Лягушка была, мягко говоря, своеобразная: размером с подушку, лёгкая, мягкая, ярко-зелёная, с тонкими болтающимися конечностями, открытым в улыбке красным ртом до ушей, белым брюшком и красными вытаращенными глазами.

– Мама, это тебе! – радостно сказал ребенок, сияя, как будто вручал мне Оскара.

Игрушка мне не понравилась – уродство редкостное! Но отказаться было невозможно. Сын так гордился своей добычей (чувствовал себя героем – лягушка была одним из главных призов праздника), что я пристроила её на диване, где она потеснила нас всех, заняв чуть ли не половину поверхности.

На этом диване она благополучно и просидела несколько лет, глядя на нас своим бессмысленным взглядом. Раз в полгода я по привычке стирала её. Стирки абсолютно не сказывались на её внешнем виде, к ней даже пыль не приставала: материал, из которого она была сделана, явно был рассчитан на более интенсивное воздействие.

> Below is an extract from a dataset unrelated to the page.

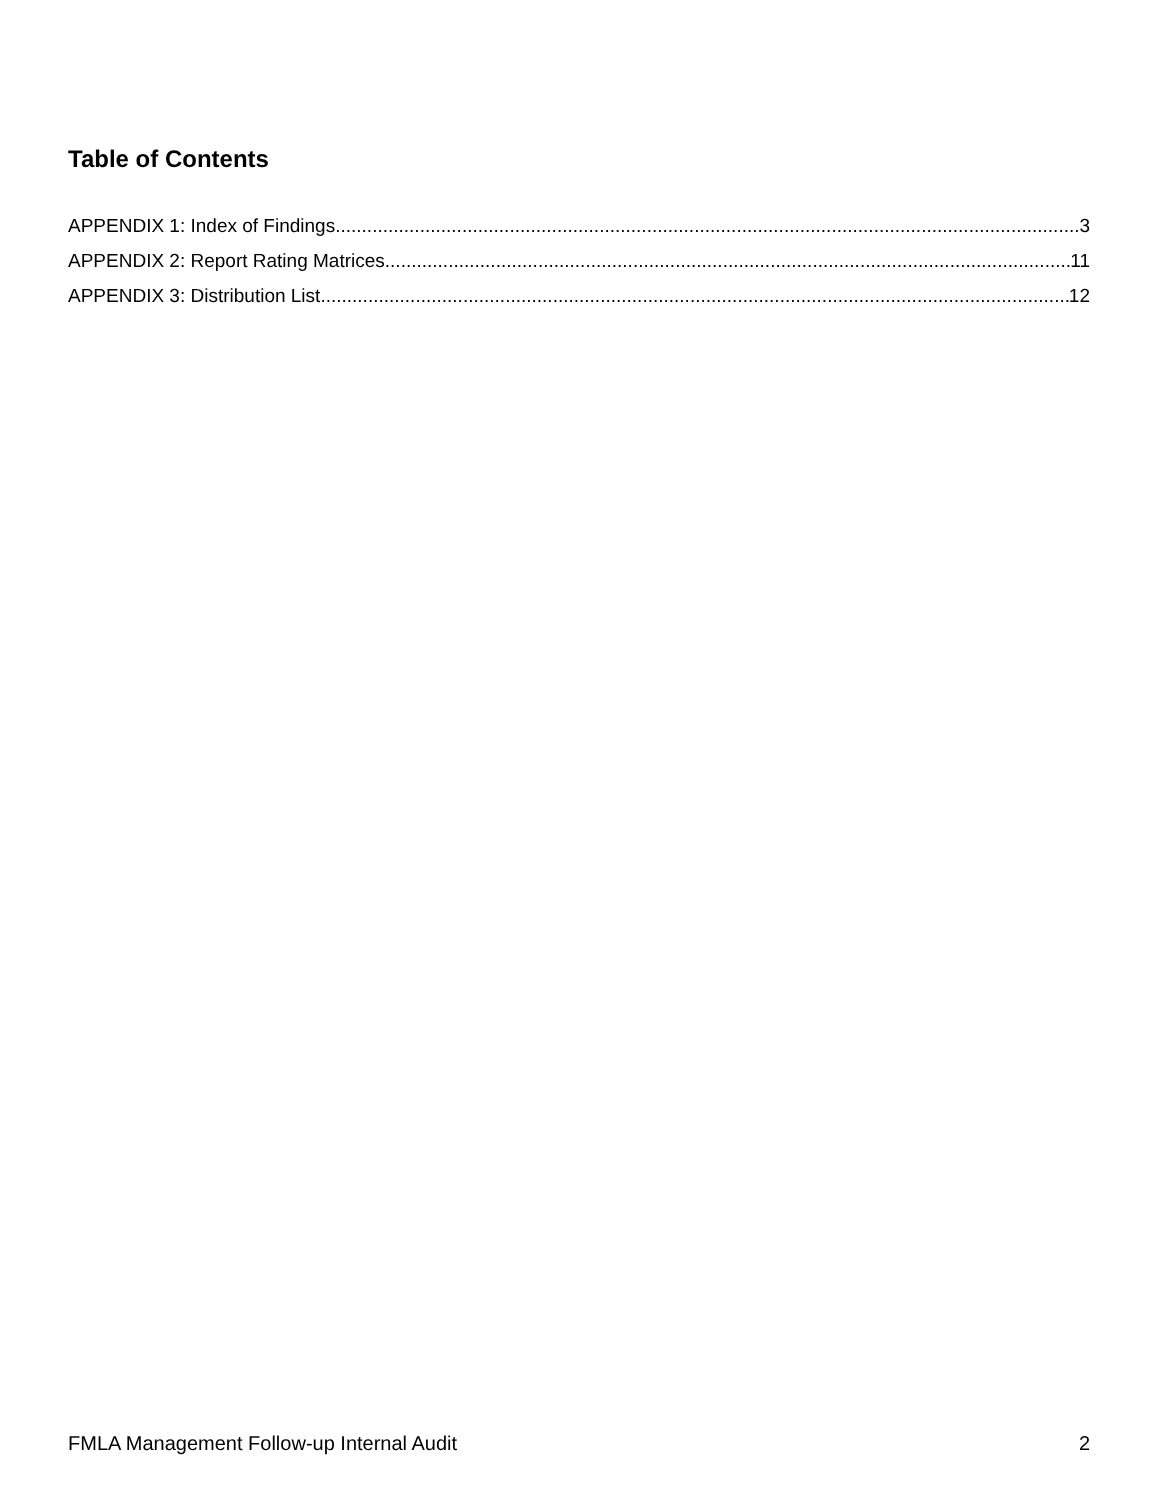Table of Contents
APPENDIX 1: Index of Findings 3
APPENDIX 2: Report Rating Matrices 11
APPENDIX 3: Distribution List 12
FMLA Management Follow-up Internal Audit 2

Годы шли. Сын переехал в Берлин, выучился, устроился на работу, женился. Но каждый раз, приезжая к нам в гости, тряс лапу лягушке – здоровался и с ней тоже. Она была для него – память. А потом приехал к нам в Альтенкирхен на Рождество уже с маленькой дочкой – нашей первой внучкой Ритой.

Ритке было десять месяцев, она не умела пока ходить и говорить, но шустро ползала, умудряясь как бы невзначай опрокидывать небольшую ёлку, притягивающую её к себе, словно магнит. Стоявшая у стены ёлка была увешена небьющимися игрушками, купленными специально по случаю внучкиного приезда. С ними ничего ужасного от падений не происходило, но это сильно нервировало моего свекра, который тогда жил с нами. Он внушал правнучке: "Нельзя трогать ёлку, Риточка, смотри, как красиво, – шарики, игрушки!" Ритка только смотрела на него хитрыми глазами, поднимала ручку вверх, грозила пальчиком и четко произносила: "Нэ-нэ-нэ!" – показывала, что понимает, что значит "нельзя". Но желание опрокинуть елку было таким сильным, что стоило прадеду выйти из комнаты, как малышка тут же оказывалась возле ёлки, воровато озиралась – и в очередной раз валила праздничное дерево!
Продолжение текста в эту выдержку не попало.